Position-dependent mass charged particles in magnetic and Aharonov–Bohm flux fields: separability, exact and conditionally exact solvability

Abstract

Using cylindrical coordinates, we consider position-dependent mass (PDM) charged particles moving under the influence of magnetic, Aharonov–Bohm flux, and a pseudoharmonic or a generalized Killingbeck-type potential fields. We implement the PDM minimal coupling recipe (Mustafa in J Phys A Math Theor 52:148001, 2019), along with the PDM-momentum operator (Mustafa and Algadhi in Eur Phys J Plus 134:228, 2019), and report separability under radial cylindrical and azimuthal symmetrization settings.

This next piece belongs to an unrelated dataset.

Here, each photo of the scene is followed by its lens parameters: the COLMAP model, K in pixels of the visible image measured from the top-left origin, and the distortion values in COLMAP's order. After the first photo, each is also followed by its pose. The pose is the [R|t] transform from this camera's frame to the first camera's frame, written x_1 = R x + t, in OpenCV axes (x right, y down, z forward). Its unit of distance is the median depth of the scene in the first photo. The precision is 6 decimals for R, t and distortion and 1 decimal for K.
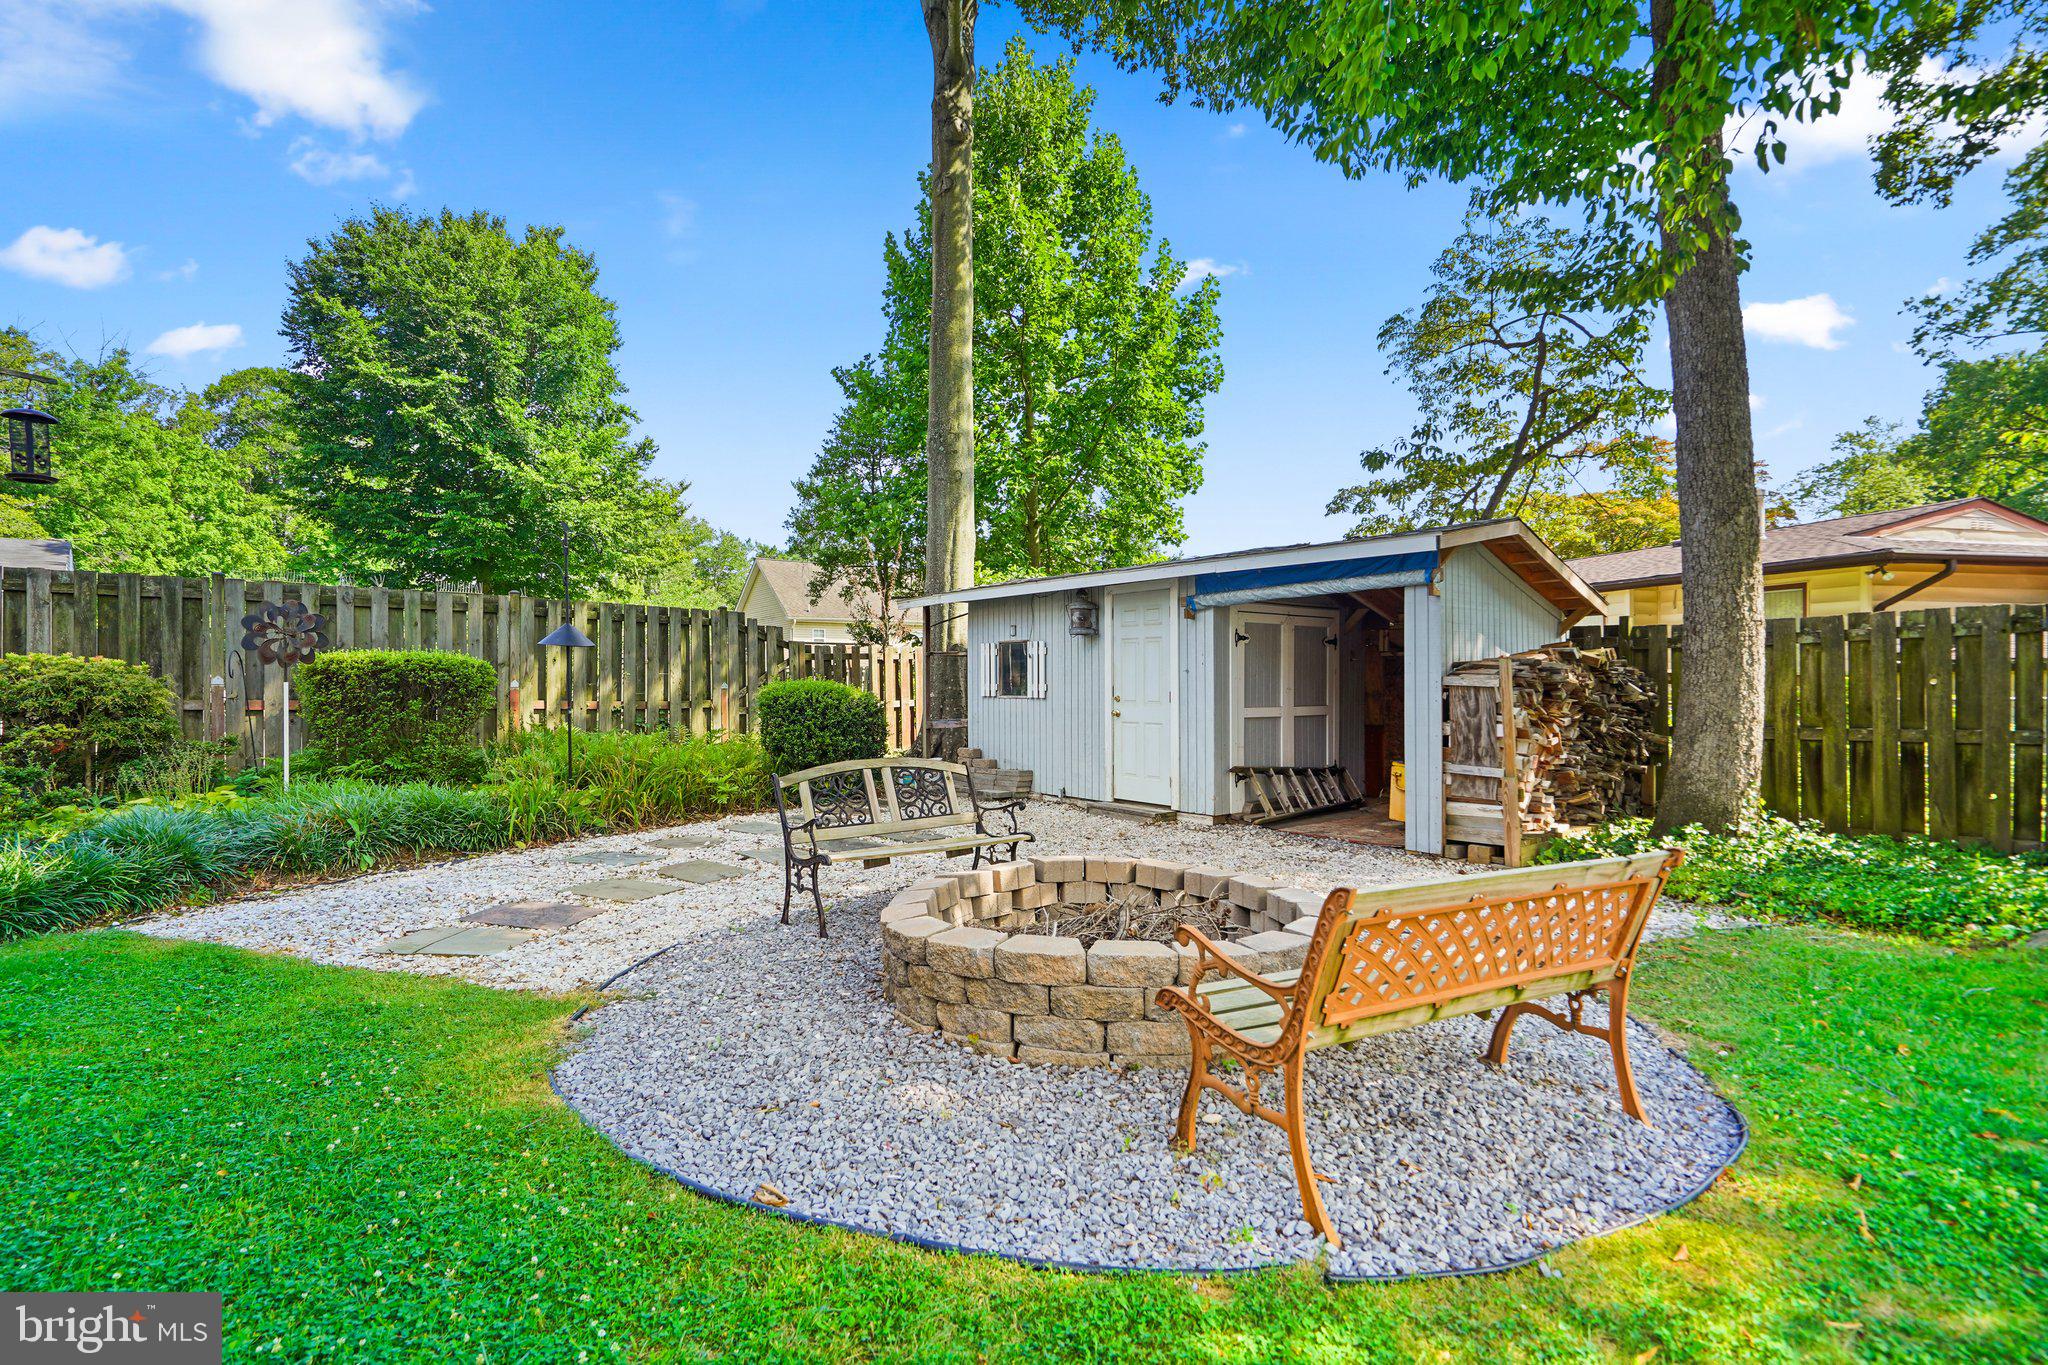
lens RADIAL K [[933.1, 0, 1033.2], [0, 933.1, 682.6], [0, 0, 1]] dist [-0.001398, 0.001073]
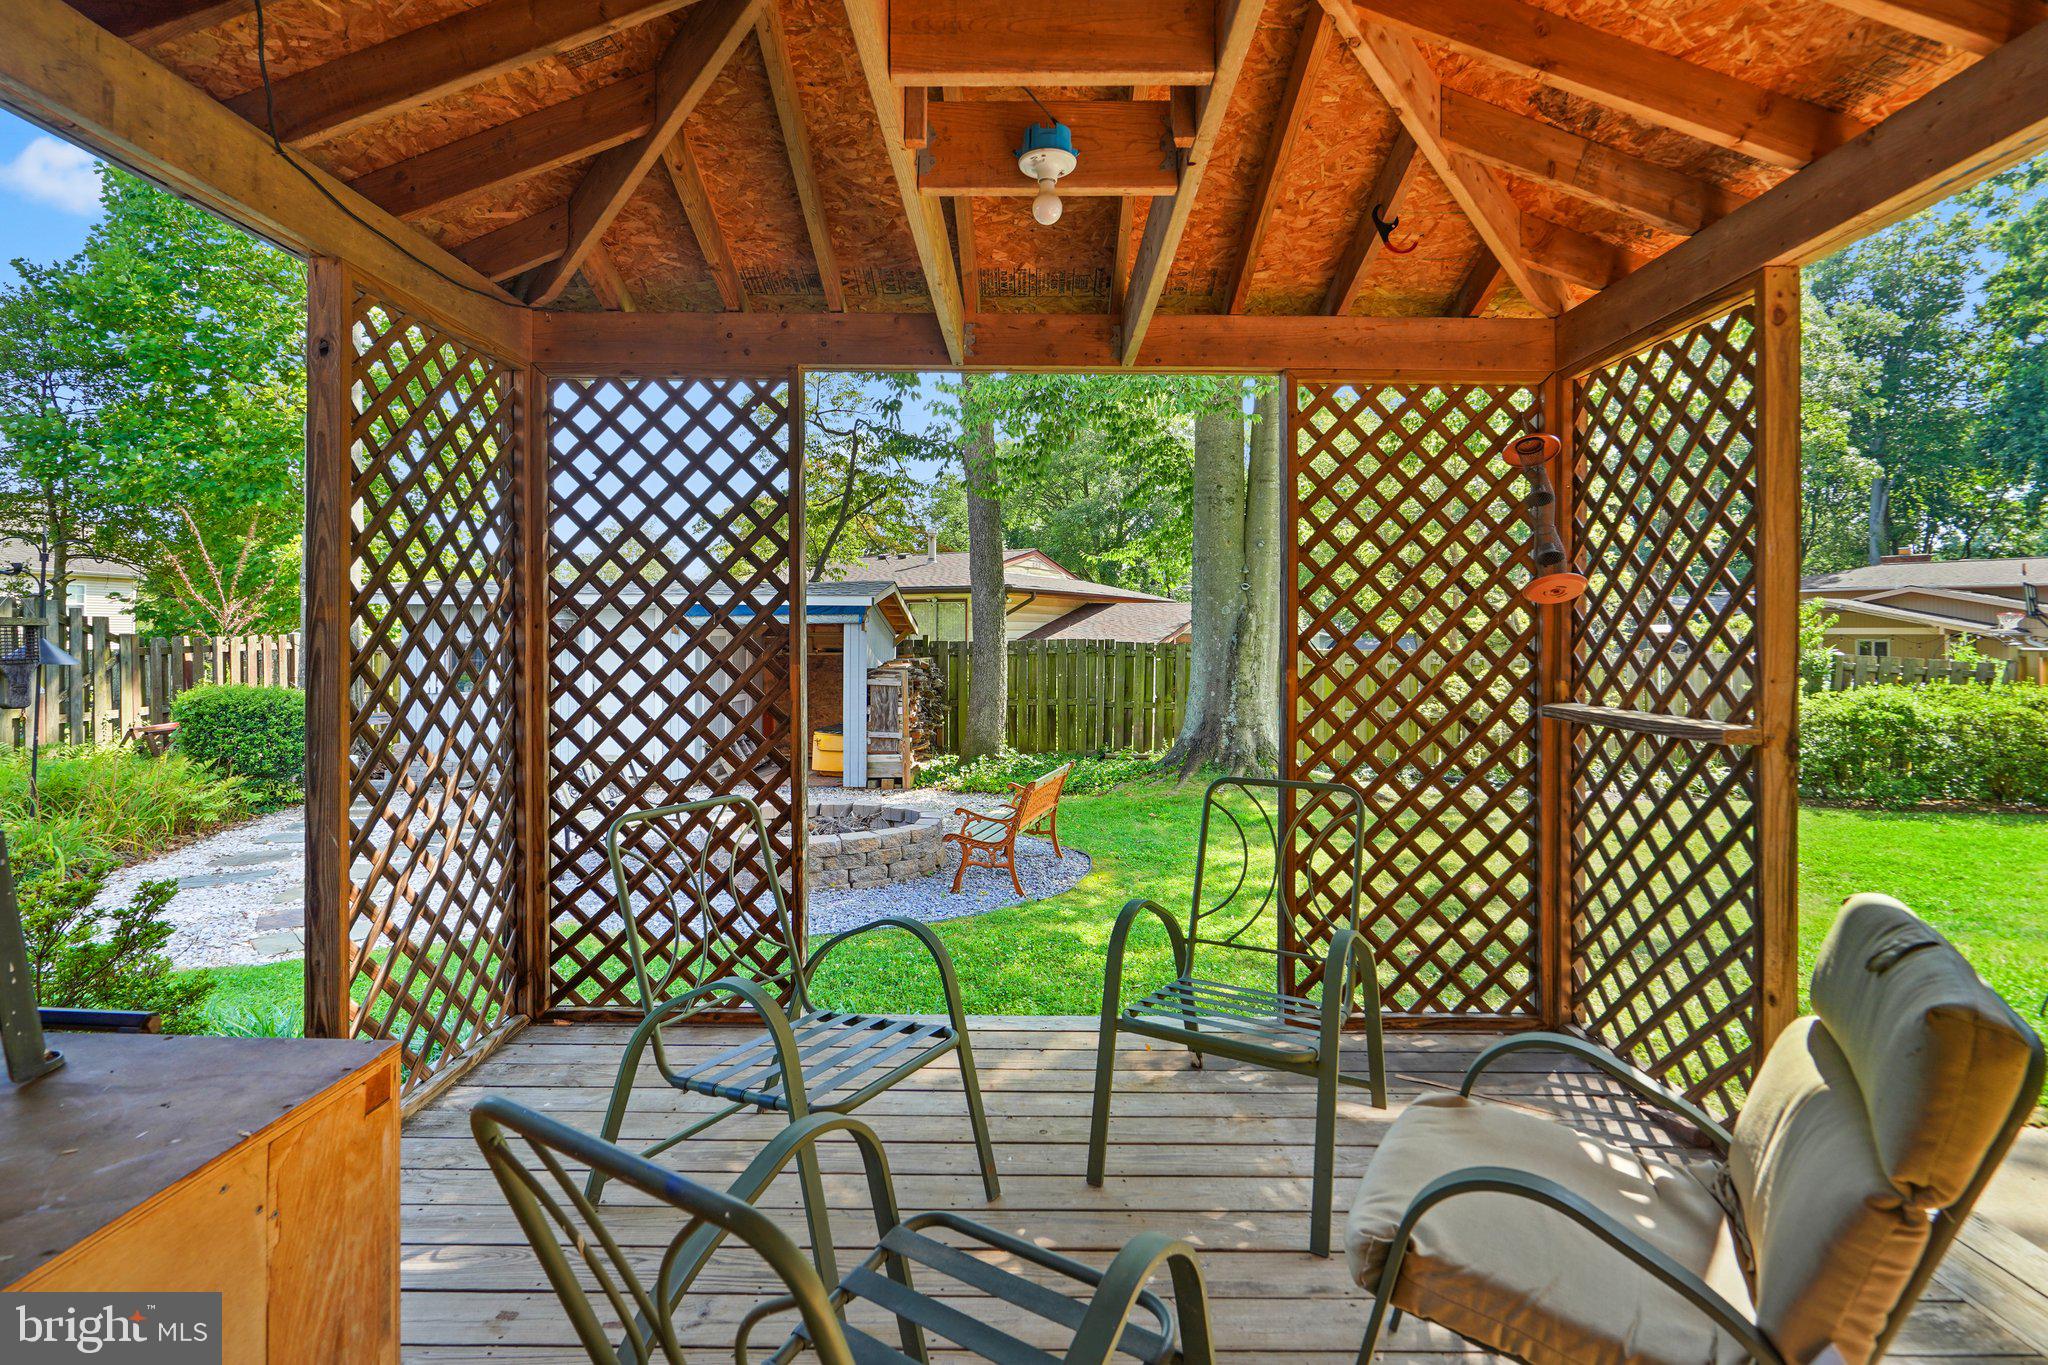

For the radial Schrödinger part, we transform it into a radial one-dimensional Schrödinger-type and use two PDM settings, $$g\left( \rho \right) =\eta \rho ^{2}$$ and $$g\left( \rho \right) =\eta /\rho ^{2}$$ , to report on the exact solvability of PDM charged particles moving in three fields: magnetic, Aharonov–Bohm flux, and pseudoharmonic potential fields. Next, we consider the radial Schrödinger part as is and use the biconfluent Heun differential forms for two PDM settings, $$g\left( \rho \right) =\lambda \rho $$ and $$g\left( \rho \right) =\lambda /\rho ^{2}$$ , to report on the conditionally exact solvability of our PDM charged particles moving in three fields: magnetic, Aharonov–Bohm flux, and generalized Killingbeck potential fields. Yet, we report the spectral signatures of the one-dimensional z-dependent Schrödinger part on the overall eigenvalues and eigenfunctions, for all examples, using two z-dependent potential models (infinite potential well and Morse-type potentials).